According to Puchner's calculation, Bem could not attack this city before 12 March; and its Russian and Austrian garrisons could successfully defend it for at least 24 hours.

According to Heydte, the Austrian corps left Segesvár at 11 o'clock at night on the 10th, while according to Kalliány, 2 hours later. However, the Van der Nüll brigade, which was again put as advance guard, had already reached Dános during the morning. There the whole corps turned off the road from Segesvár to Medgyes and headed for Újegyház via Berethalom and Riomfalva, partly because this road was somewhat shorter than the other, and partly because the Austrians feared that Bem had destroyed the bridges behind him and tried to hold up Puchner's corps by occupying certain strategic points. The question was whether the Hungarian army would be able to take Nagyszeben before the pursuers arrived, or whether it would be destroyed in the ring of the defenders and pursuers.

Bem's troops reached Baráthely in torrential rain, drenched to the skin, at 2 a.m. on the 10th, and at 8 a.m. Medgyes, where three companies of the Austrian 62nd Infantry Regiment remained after Puchner's victory from 3 March. This garrison was joined, on the evening of the 9th, by Captain Alberti's scout troop. The Austrian outposts were stationed between Medgyes and Baráthely, and here they had a small skirmish with the Hungarian advance unit; but no serious fighting took place, for the Austrian troops withdrew from Medgyes towards Nagyszeben at 7 o'clock on the morning of the 10th. However, First Lieutenant Henter, who had been sent to Nagyekemező, was taken prisoner by the Hungarians along with 30 of his men.

Franz Neuhauser Nagyszeben (Hermannstadt-Sibiu) 1840

Bem left behind 1000 rearguards at Medgyes, while others say 1500 soldiers and 4 guns, led by Lieutenant Colonel Pereczy. In addition, as a mobile flank defence, Bem sent a detachment led by Lieutenant-Colonel Count Gergely Bethlen towards Dános-Váldhíd-Berethalom-Musna-Ivánfalva-Kiskapus at noon on the 9th.

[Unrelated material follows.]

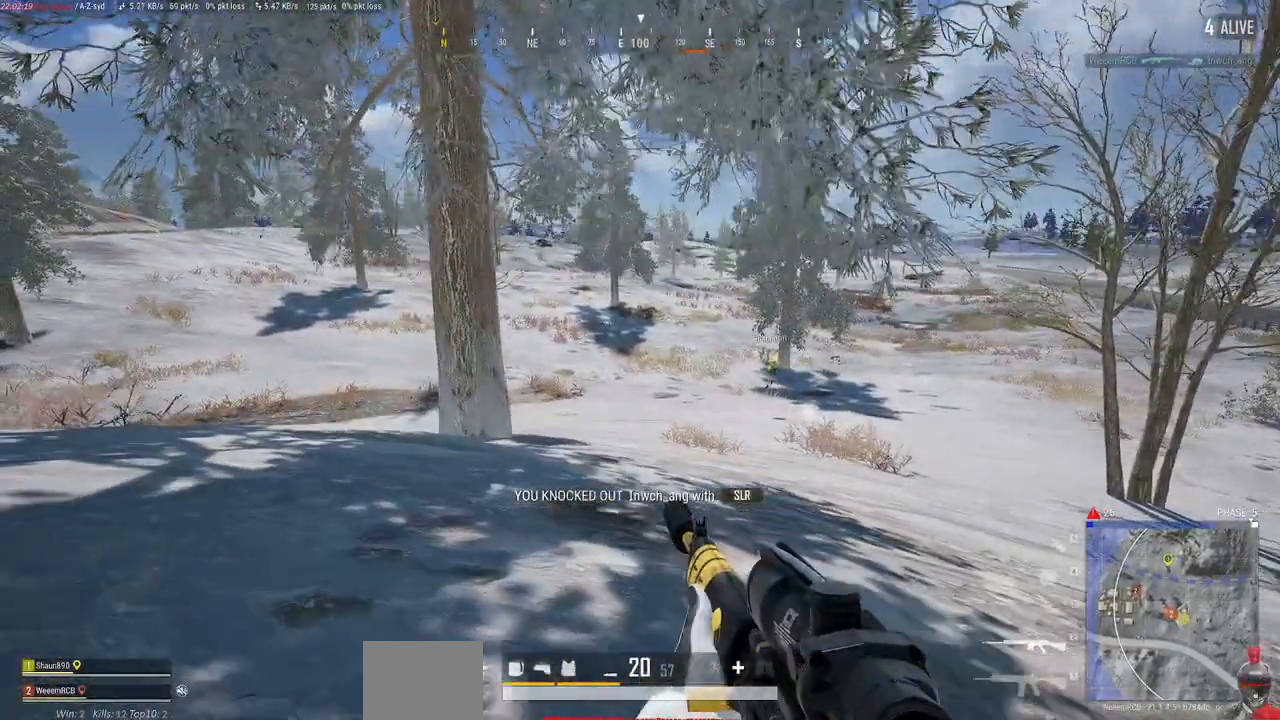
{"keys": ["d", "w"], "mouse": [], "events": [[167, "a", "up"], [233, "d", "down"], [333, "d", "up"], [367, "d", "down"]]}
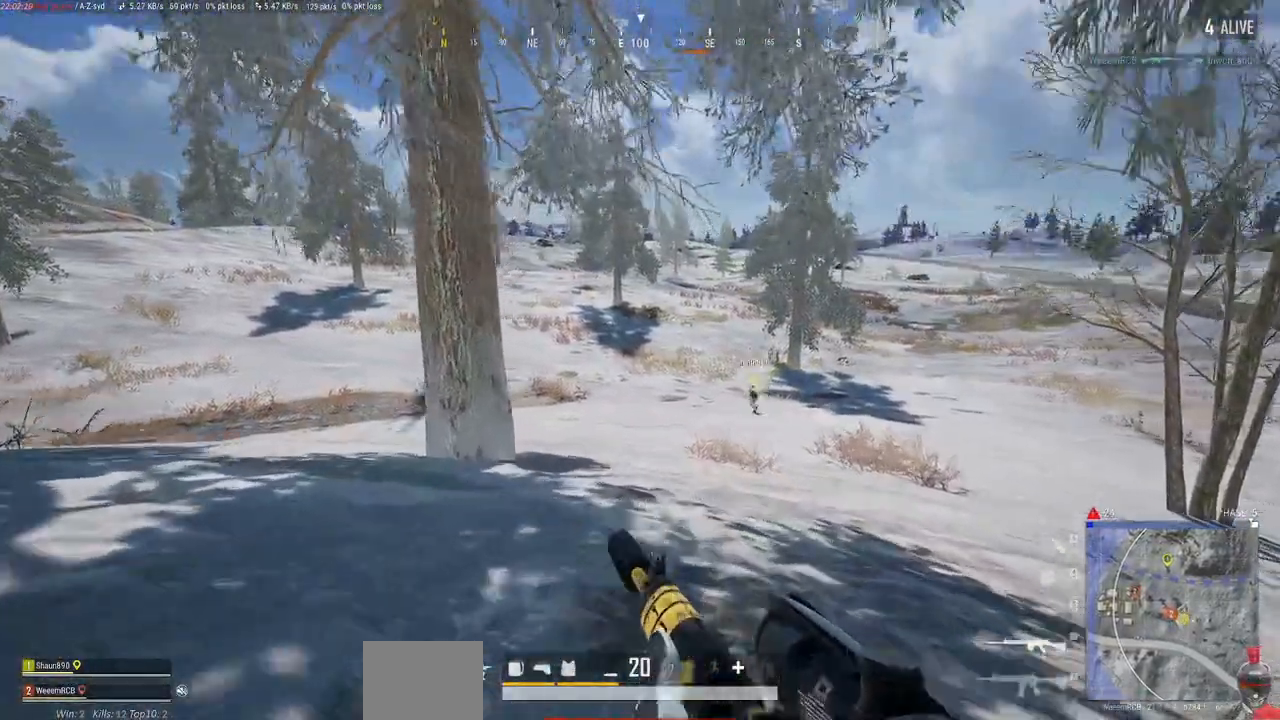
{"keys": ["d", "w"], "mouse": [], "events": []}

Bem's army arrived at Nagyselyk at 1 a.m. on 11 March, and after some rest continued on its way to Szelindek. From here he departed at noon, on the way he scattered a Russian Cossack troop and reached Nagycsűr. Towards 4 p.m. he marched out from Nagycsűr, at its southern exit, behind the Alter Berg (Old Hill), which separates this village from Nagyszeben, and here he deployed his army in battle formation.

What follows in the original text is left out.